I’m glad it didn’t rain on that trip. I’m glad that it was just overcast, because if I’d seen you in the rain I never would have left.
You’re best in the rain. You’re best when it’s sprinkling or drizzling or pouring or just plain dreich. You’re best when I’ve spent 45 minutes getting my hair just right and you start to rain five minutes into my half hour walk. You’re best when my world narrows to just the space under my umbrella and everything draws close.
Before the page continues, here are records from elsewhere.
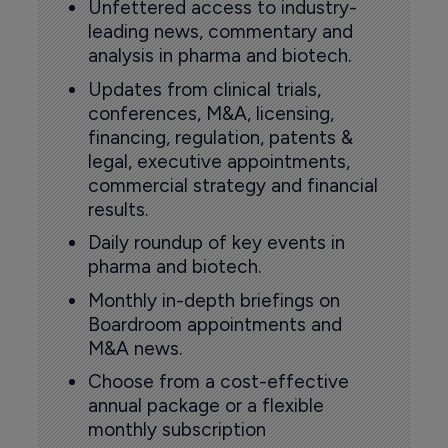
Unfettered access to industry-
leading news, commentary and
analysis in pharma and biotech.
Updates from clinical trials,
conferences, M&A, licensing,
financing, regulation, patents &
legal, executive appointments,
commercial strategy and financial
results.
Daily roundup of key events in
pharma and biotech.
Monthly in-depth briefings on
Boardroom appointments and
M&A news.
Choose from a cost-effective
annual package or a flexible
monthly subscription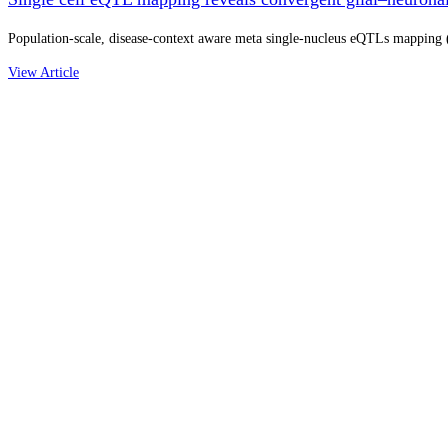
Population-scale, disease-context aware meta single-nucleus eQTLs mapping (N
View Article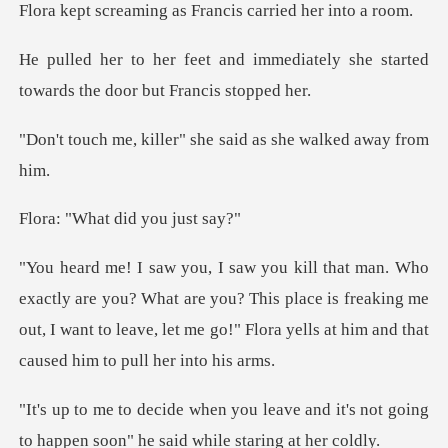
g as Francis carrie
mediately she started
towards th
er" she said as she w
at did you
? What are you? This place is freaking me
out, I want to leave, let me
ve and it's not going
to happen soon"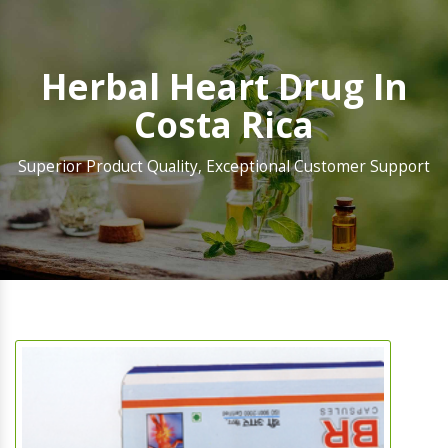
Herbal Heart Drug In
Costa Rica
Superior Product Quality, Exceptional Customer Support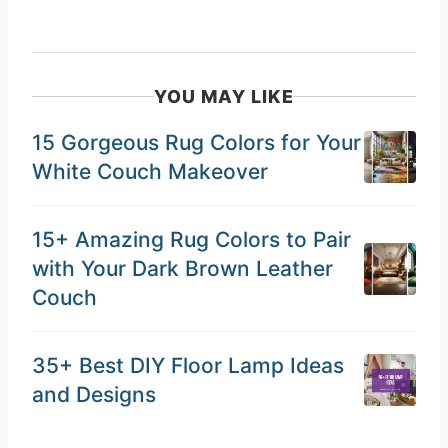
YOU MAY LIKE
15 Gorgeous Rug Colors for Your
White Couch Makeover
15+ Amazing Rug Colors to Pair
with Your Dark Brown Leather
Couch
35+ Best DIY Floor Lamp Ideas
and Designs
Sunshine is nice, don’t get me wrong, and I miss it often – but sunshine here is different. It’s exhausting, if I’m being honest. Feeling like I have to be outside, like I should be soaking up all of the Vitamin D I need…well, it’s tough. It’s tough because I want to stay in, get work done, read, and you tempt me outside. And so I follow your lead, but I forget sunscreen. Or a blanket. Or anything else that I might need. I don’t know how to function in your sunshine.
But when it’s wet, we understand each other. It’s a grim understanding, sure. I am happier when it’s sunny, it’s true. But it’s the put-your-head-down-and-get-though-it-ness of things that I love. It’s what makes a pot of tea such a relief, or a bookstore such a safe place. This is a country to be inside and dream, or to be outside and toughen up. To realize that nothing could possibly stop you from doing what needs to be done, and to accept a haven wherever you find it.
So, it’s true, Scotland. I like you best in the rain.